> **SOURCE EXCERPT**
Re: Recursive query, graph query, Datalog

Posted by Julian Hyde <jh...@apache.org>.

Yes, I agree.

My first instinct is to add an Iterate operator whose arguments are (1) the input, (2) a table function that applies to the delta at each iteration. When the table function returns the empty set, iteration stops. The “table function” is not a function per se, but a RelNode tree that references a pseudo-table called “Delta”. Think of it as a relational lambda expression, and the “Delta" is the argument.

Intermediate results are combined using UNION ALL. Is this too restrictive? I think maybe not, because you can always add a “finalizer” such as an Aggregate after the Iterate operator.

Julian


> On Dec 15, 2017, at 3:11 PM, Walaa Eldin Moustafa <wa...@gmail.com> wrote:
> 
> Yes, Magic sets is a very important and popular optimization as well. I
> guess once we can get a basic notion of recursion as a construct in
> Calcite, and get it to work correctly, we can start cracking optimizations.

> **RECORDED DATA**
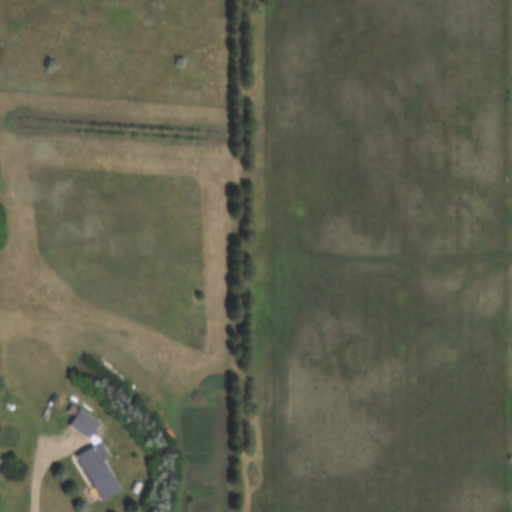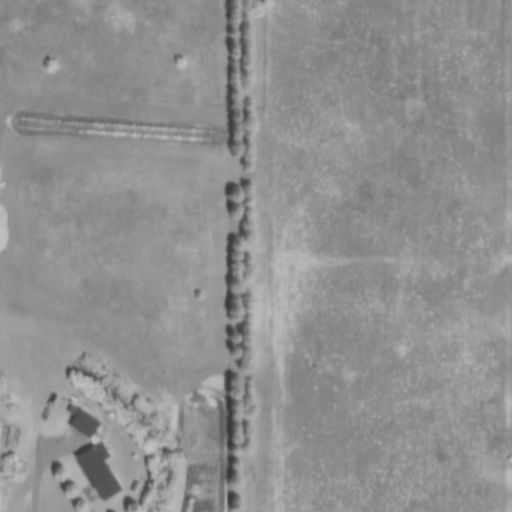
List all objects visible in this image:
building: (78, 423)
road: (46, 463)
building: (93, 471)
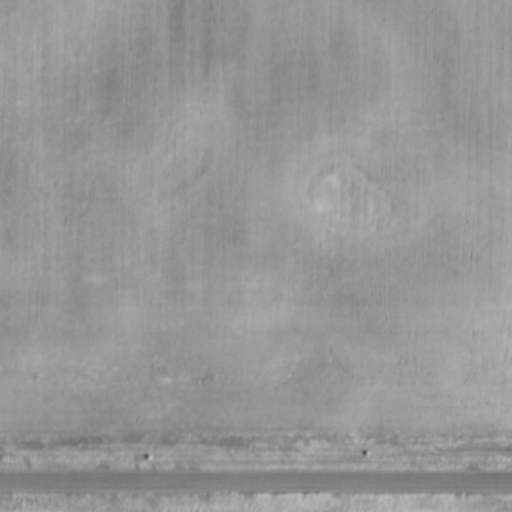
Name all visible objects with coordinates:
road: (256, 480)
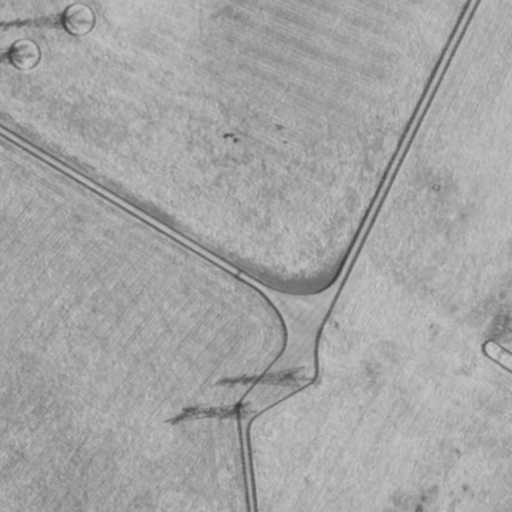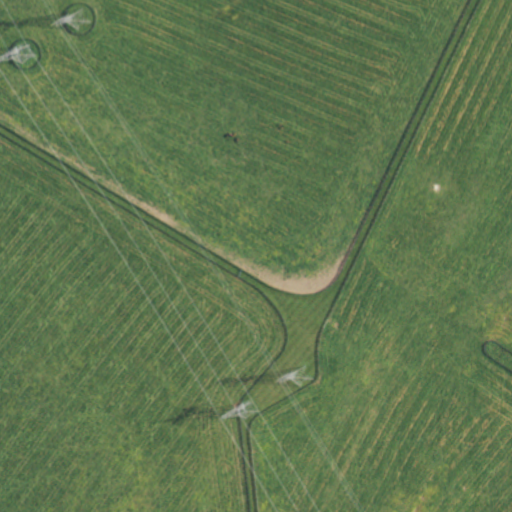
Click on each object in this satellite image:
power tower: (83, 16)
power tower: (29, 50)
power tower: (305, 376)
power tower: (248, 409)
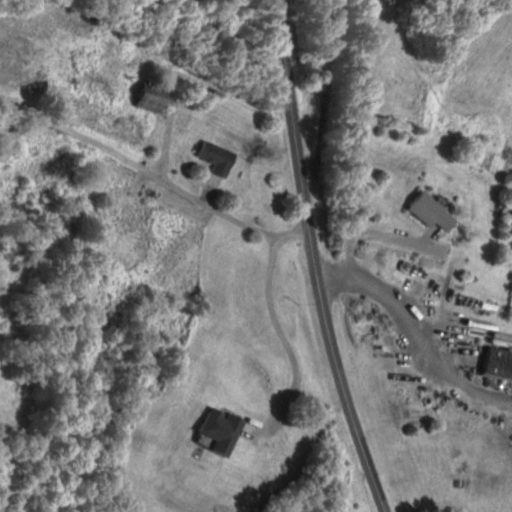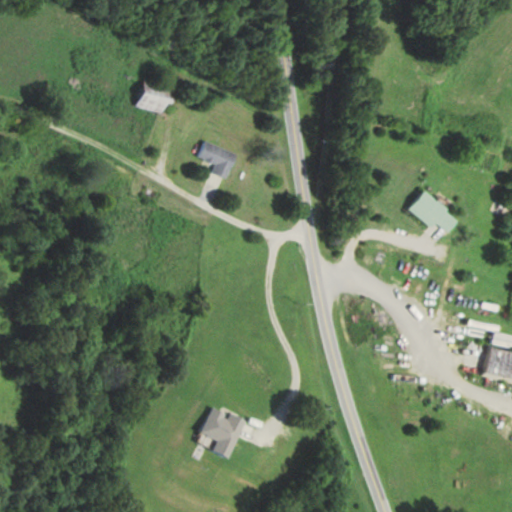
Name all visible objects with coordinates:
building: (150, 95)
building: (216, 157)
building: (433, 211)
road: (313, 260)
building: (499, 355)
building: (224, 430)
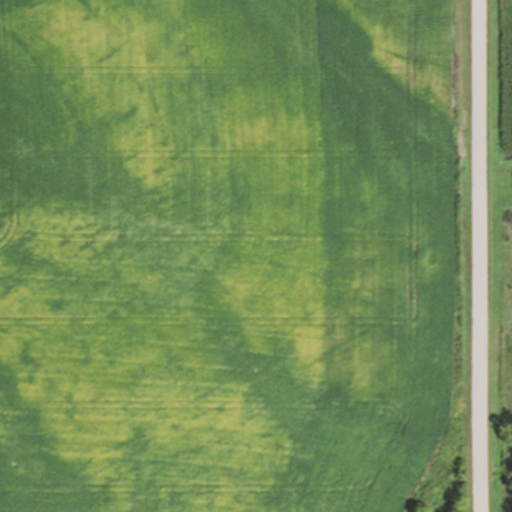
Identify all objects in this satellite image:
road: (483, 256)
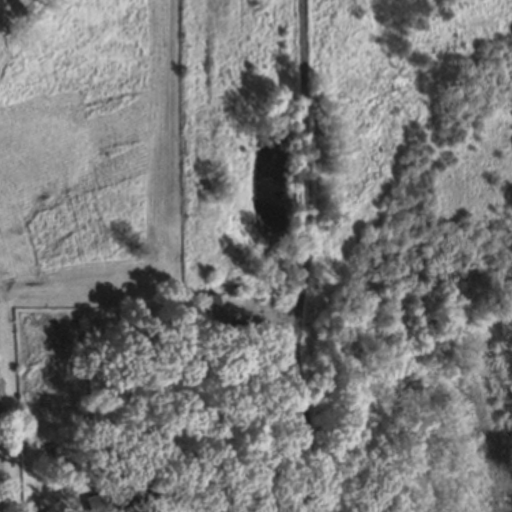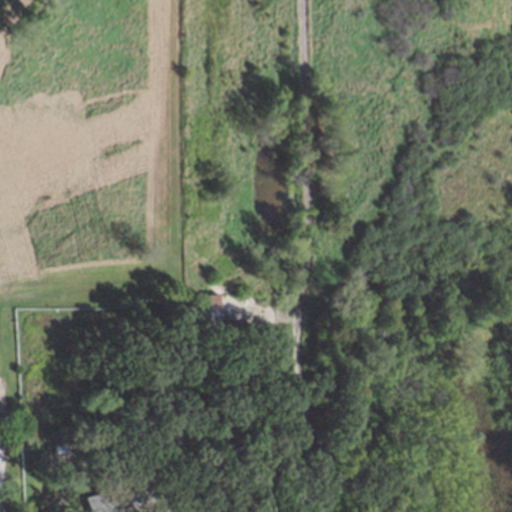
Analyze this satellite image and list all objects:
road: (307, 257)
road: (306, 434)
building: (117, 487)
road: (218, 493)
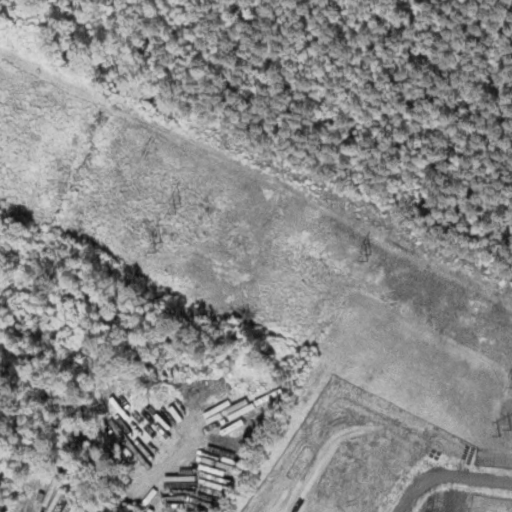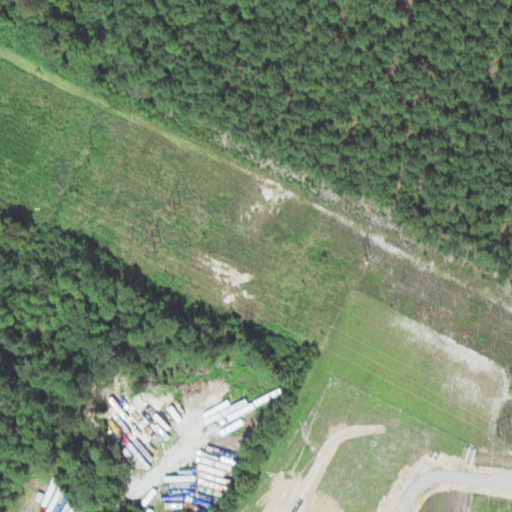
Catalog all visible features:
power tower: (180, 206)
power tower: (158, 240)
power tower: (371, 253)
power tower: (511, 425)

> **TASKS TO COMPLETE**
1/ In the message on recursive queries, what causes the proposed Iterate operator to stop iterating?
2/ Carry on the message on recursive queries, starting right after its final line.

> **ANSWERS BELOW**
1/ Iteration stops when the table function returns the empty set.

2/
> One thing to note is that the convergence/fixed point depend on the data,
> and there is no way to know beforehand what the (complete) plan will look
> like (i.e., how many joins). It seems that there must be some sort of
> awareness in the host engine of the fact that the query is recursive, and
> it should keep iterating till fixed point, or at least tell Calcite if it
> converged or not, and if not, Calcite will ask it to keep trying, so every
> iteration Calcite sends a traditional (non-recursive) RA plan, or ask the
> engine to stop. Do you agree?
> 
> 
> On Fri, Dec 15, 2017 at 12:06 PM, Julian Hyde <jh...@apache.org> wrote:
> 
>> (Moving Carl, Shrikanth, Vasanth to bcc.)
>> 
>> Regarding optimizations. One one hand, it is daunting that there so
>> many optimizations are required to make graph queries run efficiently,
>> but on the other hand, it is good news for the project if those can be
>> expressed in relational algebra.
>> 
>> Looking at the previous research, some of the optimizations applied
>> are genuinely only possible at run-time, but others should be thought
>> of as logical rewrites. Semi-naive evaluation, which Walaa mentions,
>> can be expressed as a logical operation (very similar to incremental
>> view maintenance and streaming, by the way).
>> 
>> (Untangling the capabilities of a particular engine from algebraic
>> rewrites is Calcite's gift to the world!)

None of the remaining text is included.